Загляните в глаза швейцару, чопорному и одновременно предупредительному человеку. Загляните — не пожалеете! вот:
…гудок. Огромный белый пароход подходит к пристани. Матросы бросают портовым служащим канаты-чалки, с высокого борта опускается трап, и по нему начинают двигаться пассажиры. Чемоданы пестрят разноцветными наклейками далеких портов, источая едва уловимый аромат моря, пальм, восточных пряностей и невиданных диковин.
Может быть, когда-нибудь…
Вот уж где век бы жила!
Зал чистым полем раскинулся, вместо травы сплошь коврами выстлан. Окна в два человечьих роста, текут водой родниковой — сразу и не заметишь, есть в них стекла, нет ли! Под потолком лампада в сто пудов, из червонного золота, с хрустальными бирюльками. На стенах — картины в золоченых рамах: еда разная нарисована, закуска-выпивка. Видать, для пущего аппетиту постояльцев. А наверх две лестницы уходят, тоже мраморные, а на тех лестницах опять ковры бордовые, и прибиты те ковры к ступенькам прутьями медными — иначе сопрут, должно быть. Отель, не отель, народишко всякий случается.

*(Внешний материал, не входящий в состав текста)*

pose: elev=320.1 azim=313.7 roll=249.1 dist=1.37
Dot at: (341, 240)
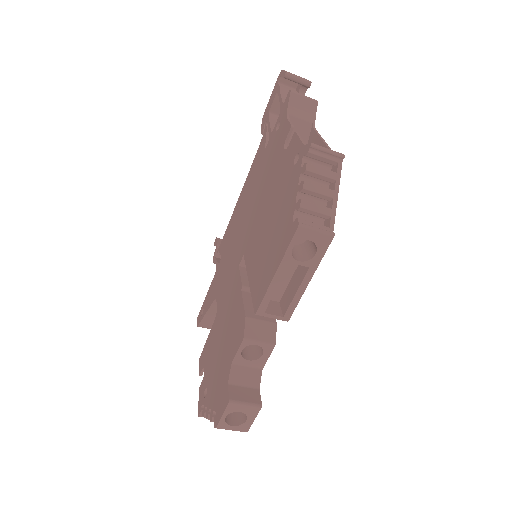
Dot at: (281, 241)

Сбоку стойка деревянная, за ней еще один дяденька скучает, тоже в мундире и в фуражке.
Князь ему на ходу:
— Врача в мой нумер. Быстро.
Дяденьку в мундире как ветром сдуло.
А мы себе наверх ковры топчем, вслед за князем жандармским. Поднялись на второй этаж. Тут мне ка-ак поплохеет! В глазах темным-темно, и даже не столько в глазах, сколько в ушах. Как час назад у пристани. Давит отовсюду, ухи пробками заложило, в голове пауки копошатся, за паутинки тянут, а паутинки те к зубам моим приклеены. Зубы ноют — аж жуть, выть хочется! Я и вою про себя. Уже не до роскоши мне, и не до Федькиных взглядов, и не до того, о чем там Княгиня с князем меж собой разговаривают, тем паче, что все равно ничего не слышу! Присесть бы где-нибудь, а лучше — прилечь; только негде. Да и нельзя — нам с Федькой дядьку Друца волочить надо, ему-то всяко хуже, чем нам!
Не помню, как в нумере окаянном, княжеском оказались. Друца на диван сгрузили, гляжу: стул здоровенный, со спинкой. Сиденье мягче перины, и такие штуки по бокам, чтоб руки класть. Надо бы позволения спросить — а язык не слушается! Когда оно бывало, чтоб я слова вымолвить не могла?! В общем, я на этот стул плюх! без разрешения! руки на штуки приспособила — сижу. Очухиваюсь. Вокруг вата ватная, голоса в ней тонут, тени кругом смутные бродят — сплю я? не сплю? помрачение нашло?! А, ладно, все равно! Лишь бы не трогали, лишь бы идти никуда не тащили. Может, пройдет?